Agriculture is already the number one industry in Arkansas, one that employs 1 in 6 of the state’s residents, says Karen Reynolds, who runs ‘Arkansas Grown’ programming for the state’s department of agriculture.
“I’m not aware of any concept in the state at this time that is as comprehensively helpful to farmers as Market Center of the Ozarks,” says Karen. “Not only do you have aggregation facilities with processing and packaging, you have a commissary kitchen so that food entrepreneurs can take food fresh from the field to a dinner plate all in one place. And once farmers deliver their product, they get to go back to doing what they do best.”
As part of her work, Karen supports local farmers as they work to meet this increasing consumer demand for local produce.
“There is a gap in the process from the raw product in the field to “wholesale ready.” Many farmers want to scale up, but they don’t have the capital or time. Often, they don’t know where to turn,” she says.
I love the idea that the Market Center will connect chefs directly with farmers.
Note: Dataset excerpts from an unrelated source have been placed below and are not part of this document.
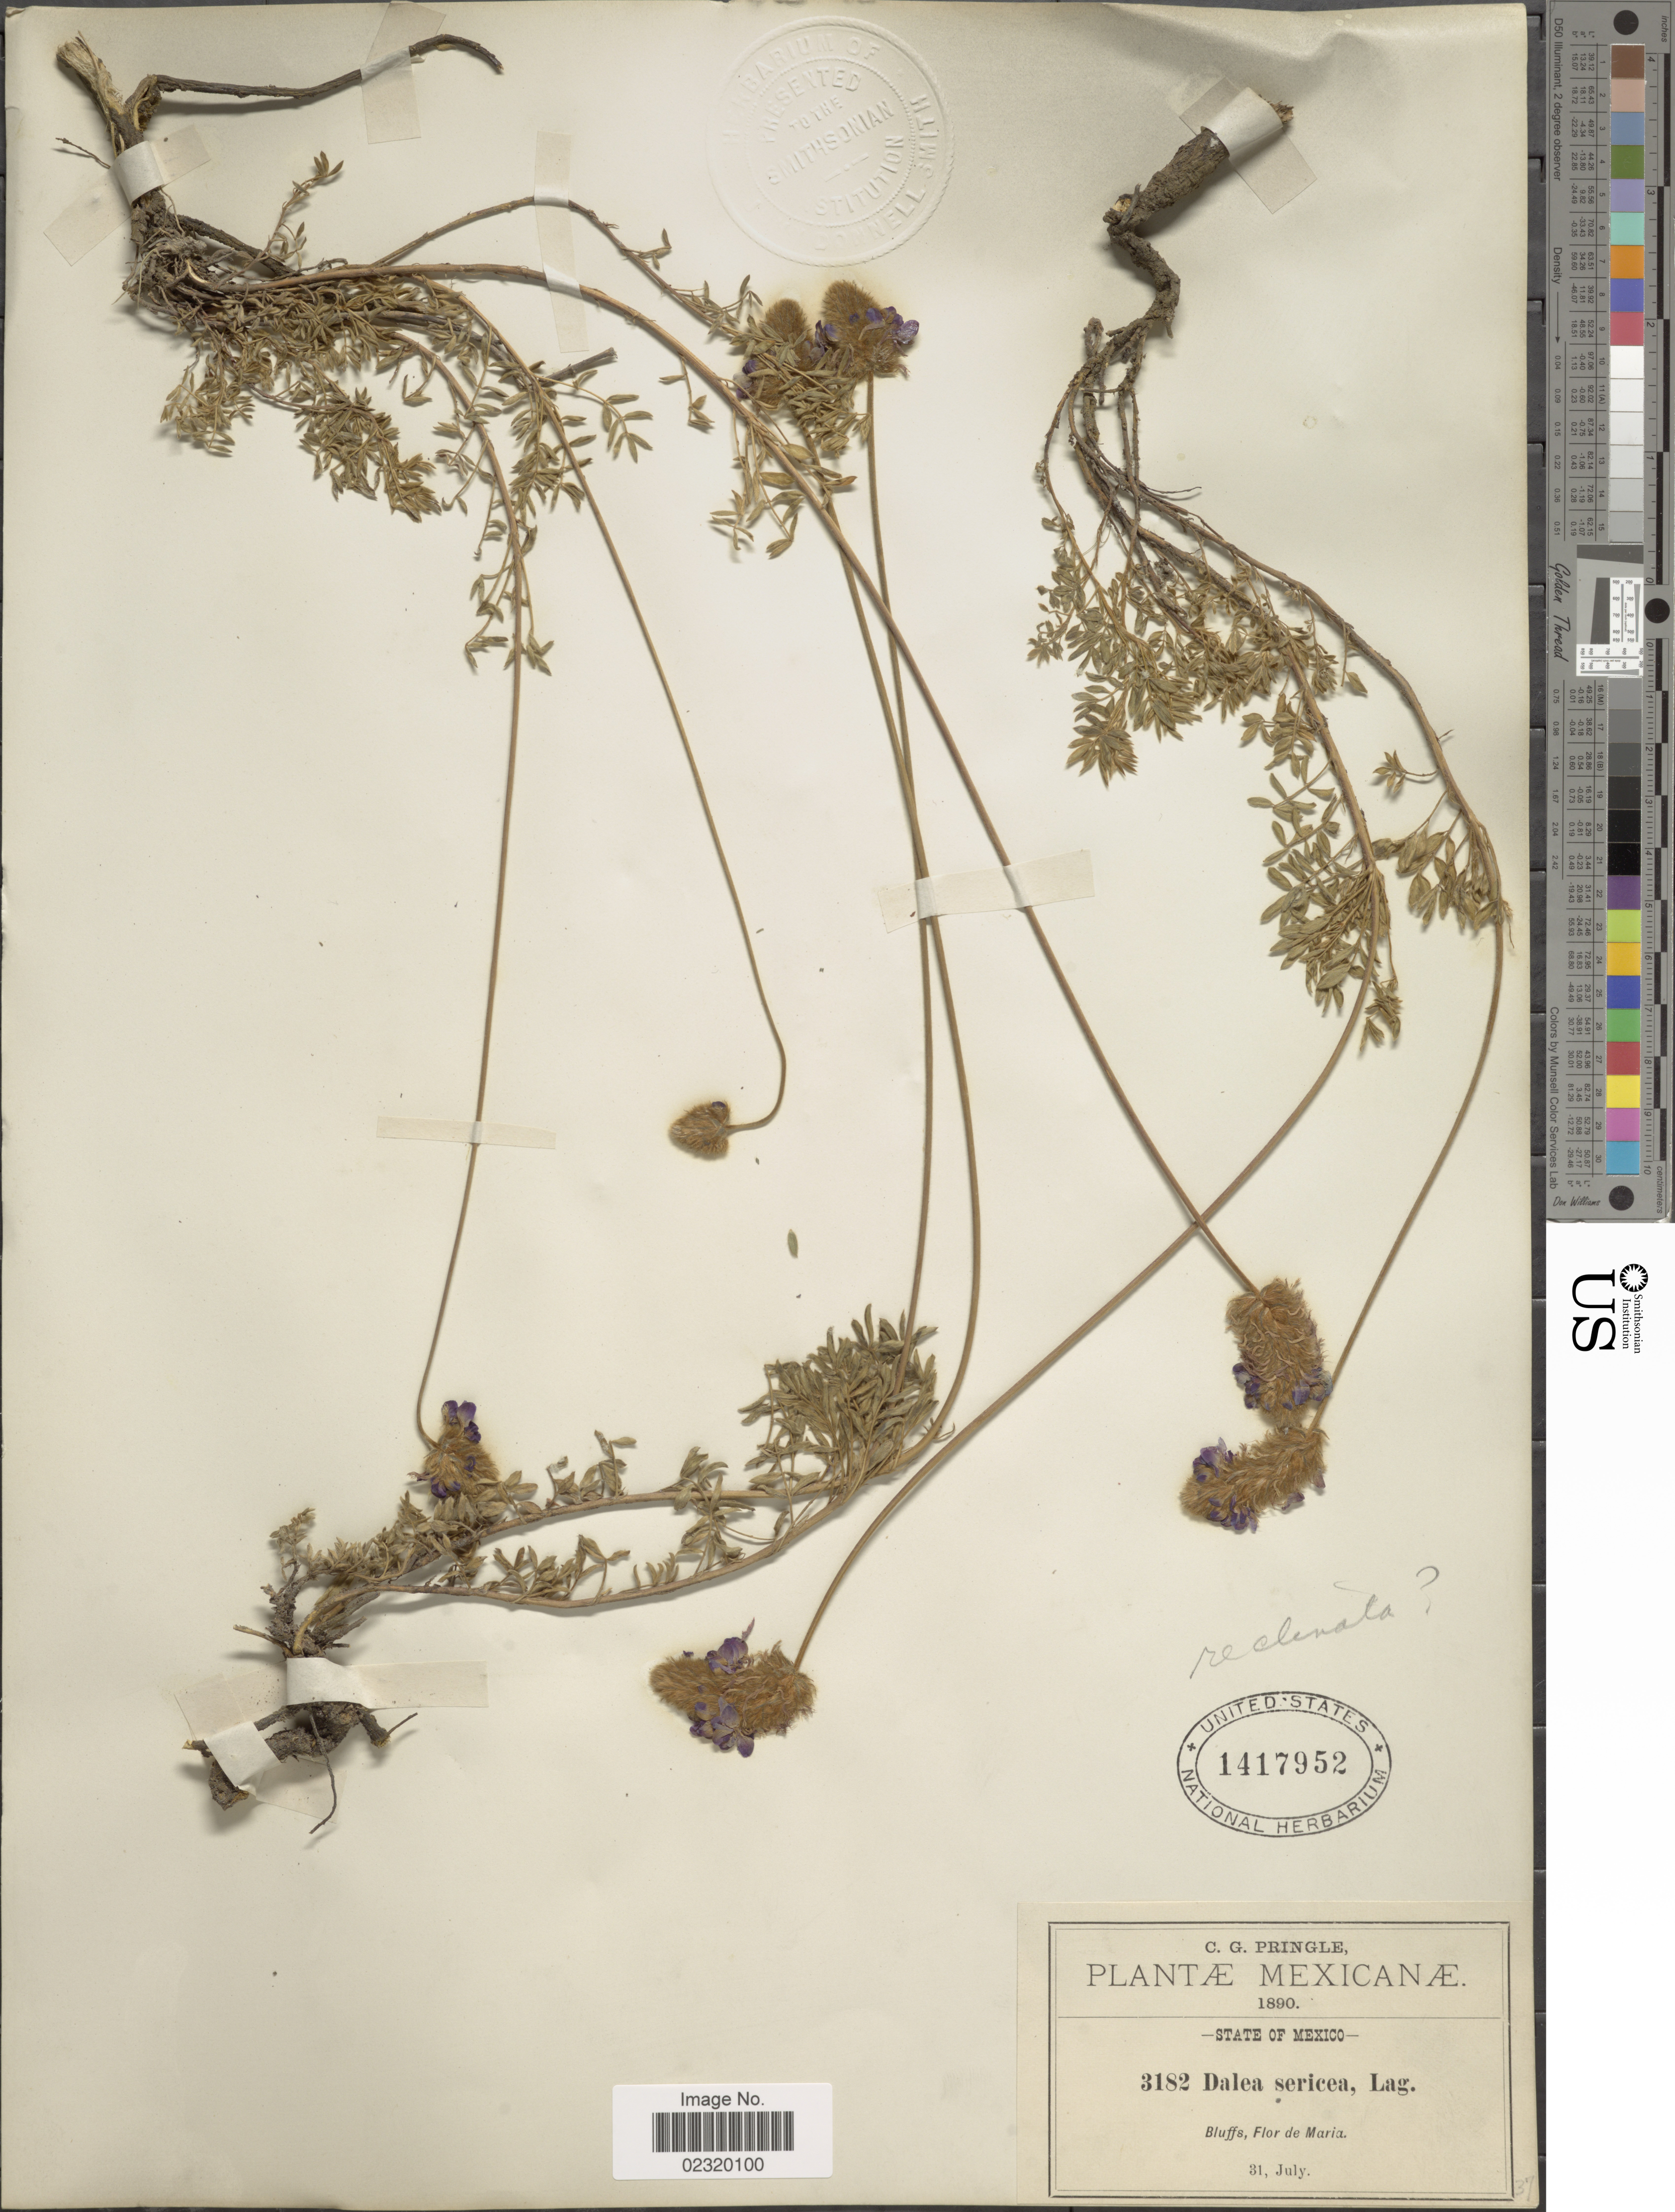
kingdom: Plantae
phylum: Tracheophyta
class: Magnoliopsida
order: Fabales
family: Fabaceae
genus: Dalea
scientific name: Dalea sericea var. sericea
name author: Lag.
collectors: C. G. Pringle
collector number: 3182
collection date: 1890-07-31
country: Mexico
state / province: México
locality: Flor de Maria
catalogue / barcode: US 1417952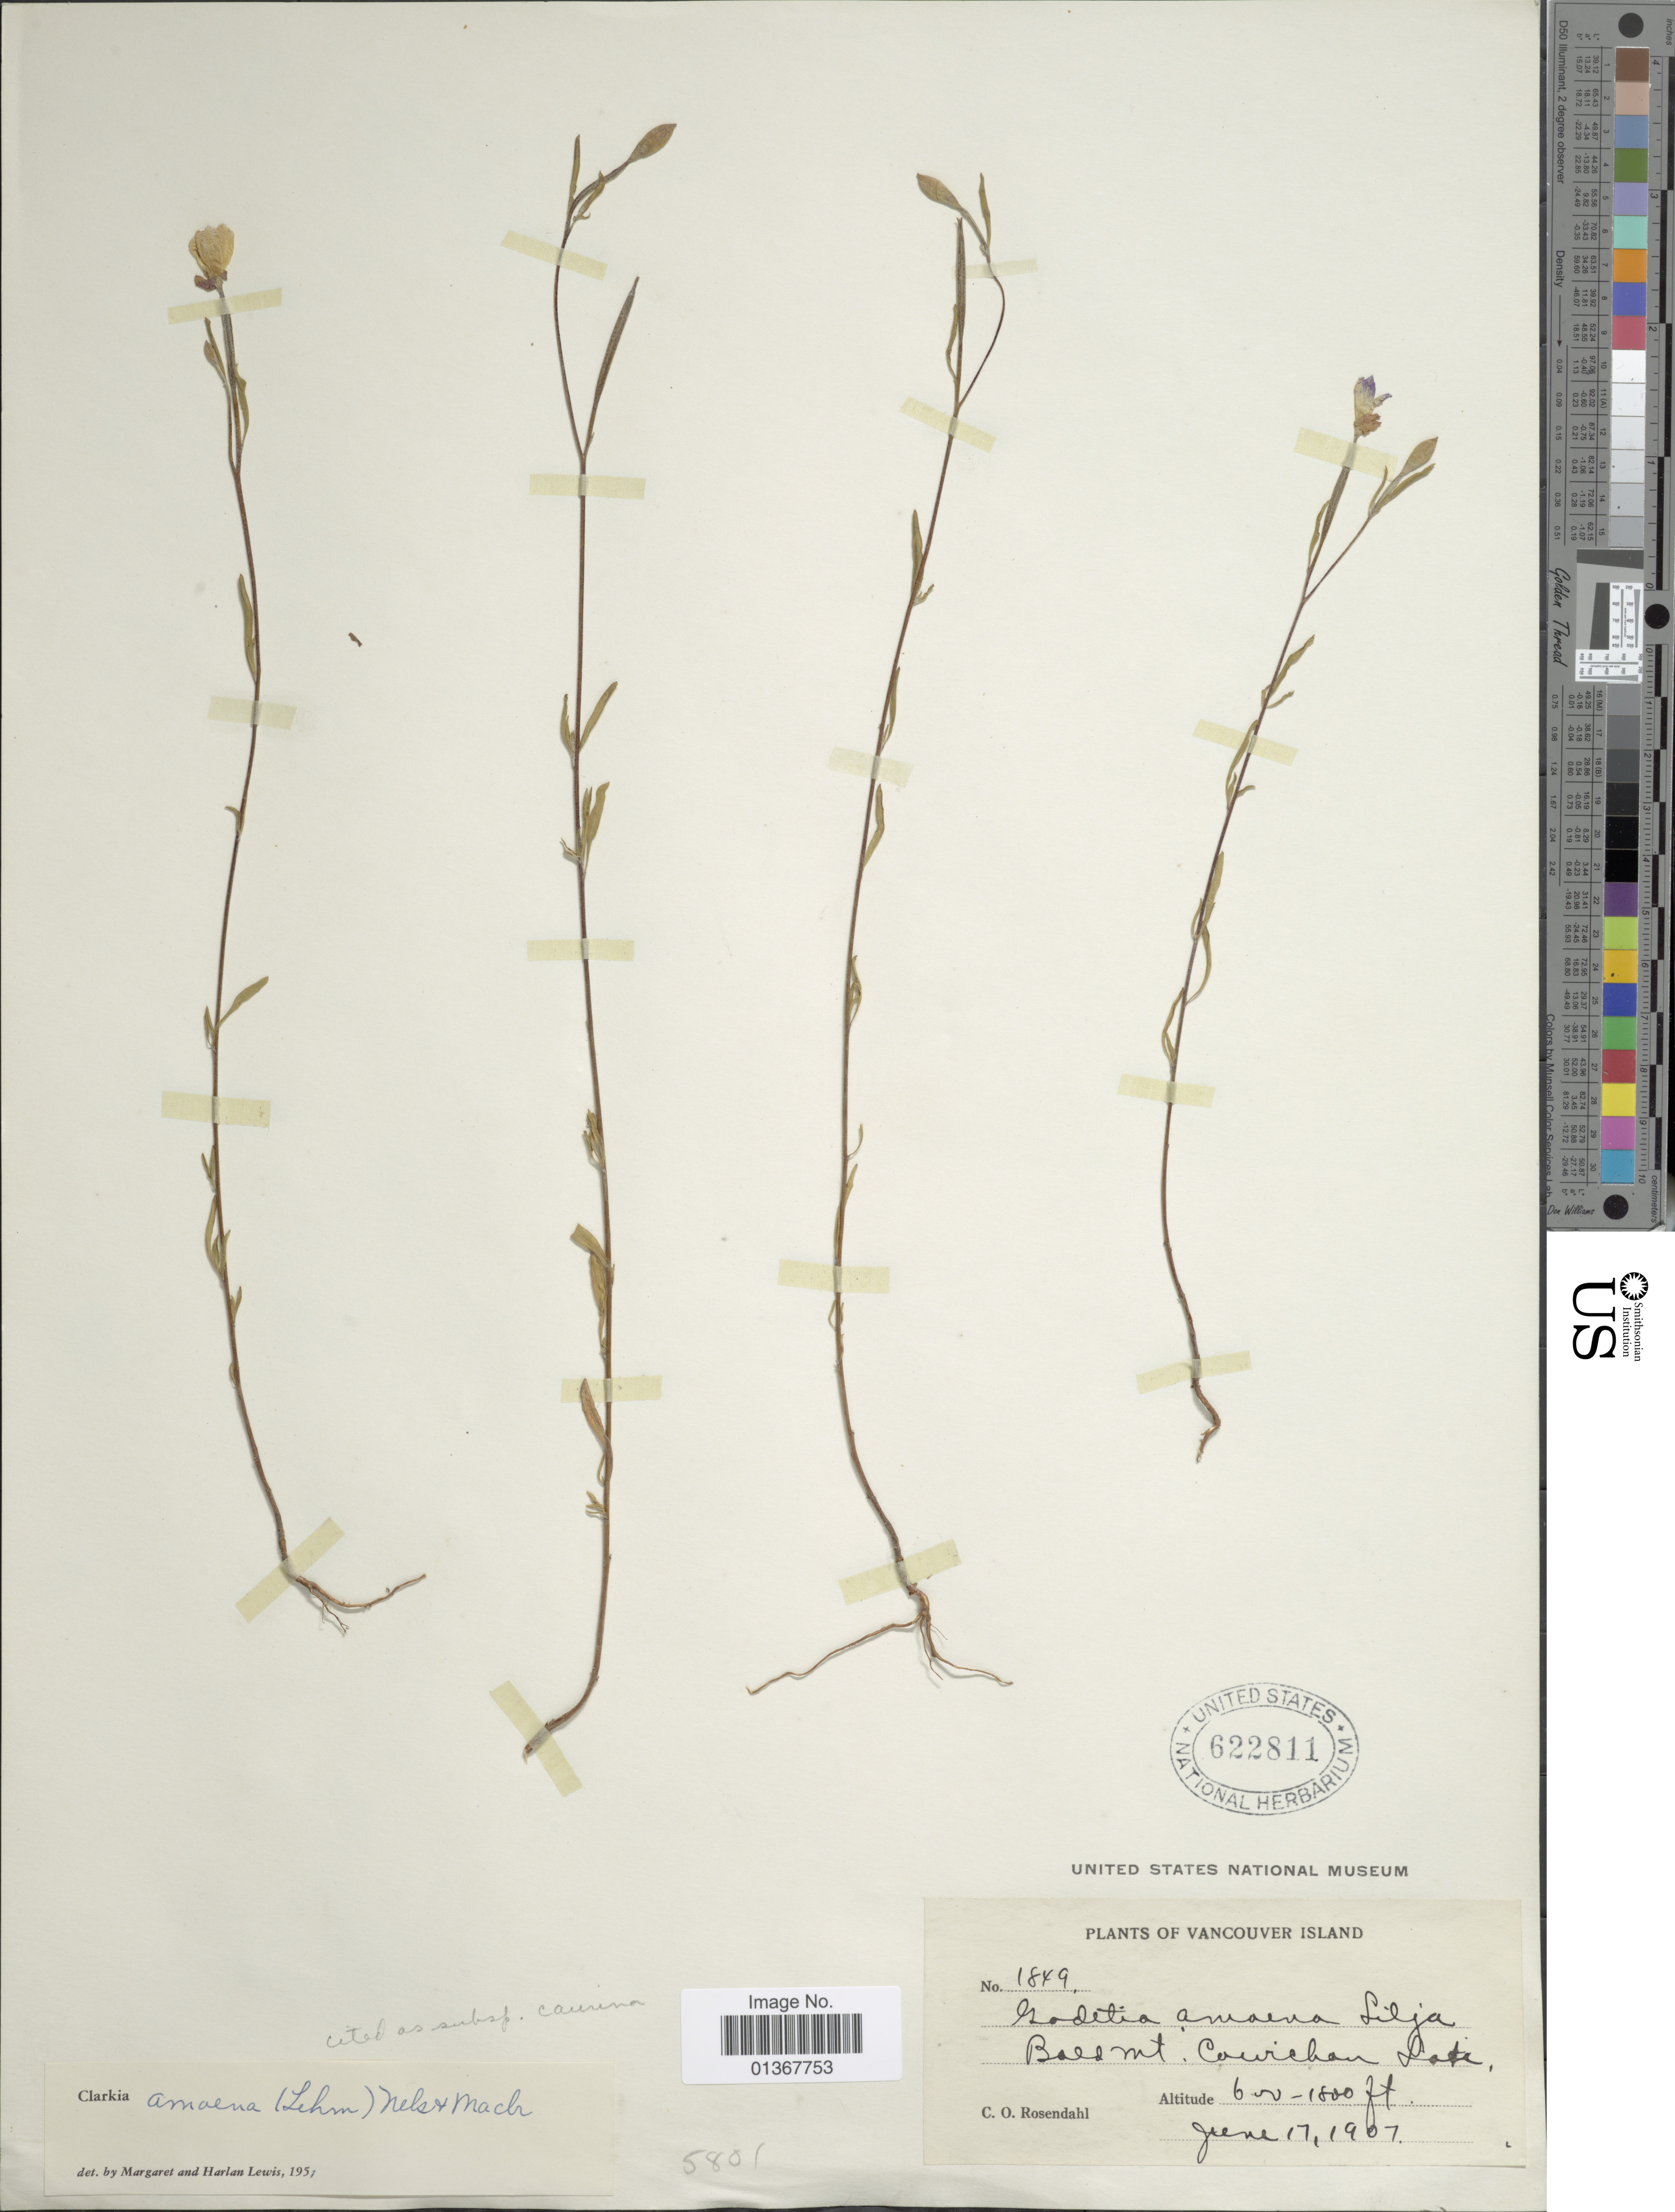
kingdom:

One food entrepreneur looking forward to Market Center of the Ozarks’ opening is Judy Tatios, a chef from Orange County, California, who now resides in Springdale, where the center will be located. Judy plans to open a first-of-its-kind Marshallese/Island food truck concept, “Street Iakwe, Eulala - Island Comfort" in 2022.
“Finding good, fresh ingredients can be really time consuming, and I love the idea that the Market Center will connect chefs directly with farmers, and provide access to most things I will need to run my truck,” she says.
“Catering job, events, and pop-ups will be more convenient because of the accessible resources this facility will provide. As an entrepreneur like me who is just starting up, I am grateful to have access to this space. It will definitely help this community grow their businesses.”
Springdale is already home to the most diverse population in the region, with large Hispanic, Hmong and Marshallese communities, eager to share their food and culture with their neighbors.
When Market Center of the Ozarks opens in early 2024, Judy can see herself, and other local food entrepreneurs, flocking to the space.
“When I am ready to expand, I'll know where to go. And I’ll be able to stand by my food proudly, knowing it’s sourced from local farmers. This facility will have a boomerang effect - blessing the businesses as the businesses will bless it. I’m excited to see what it will bring to the table.”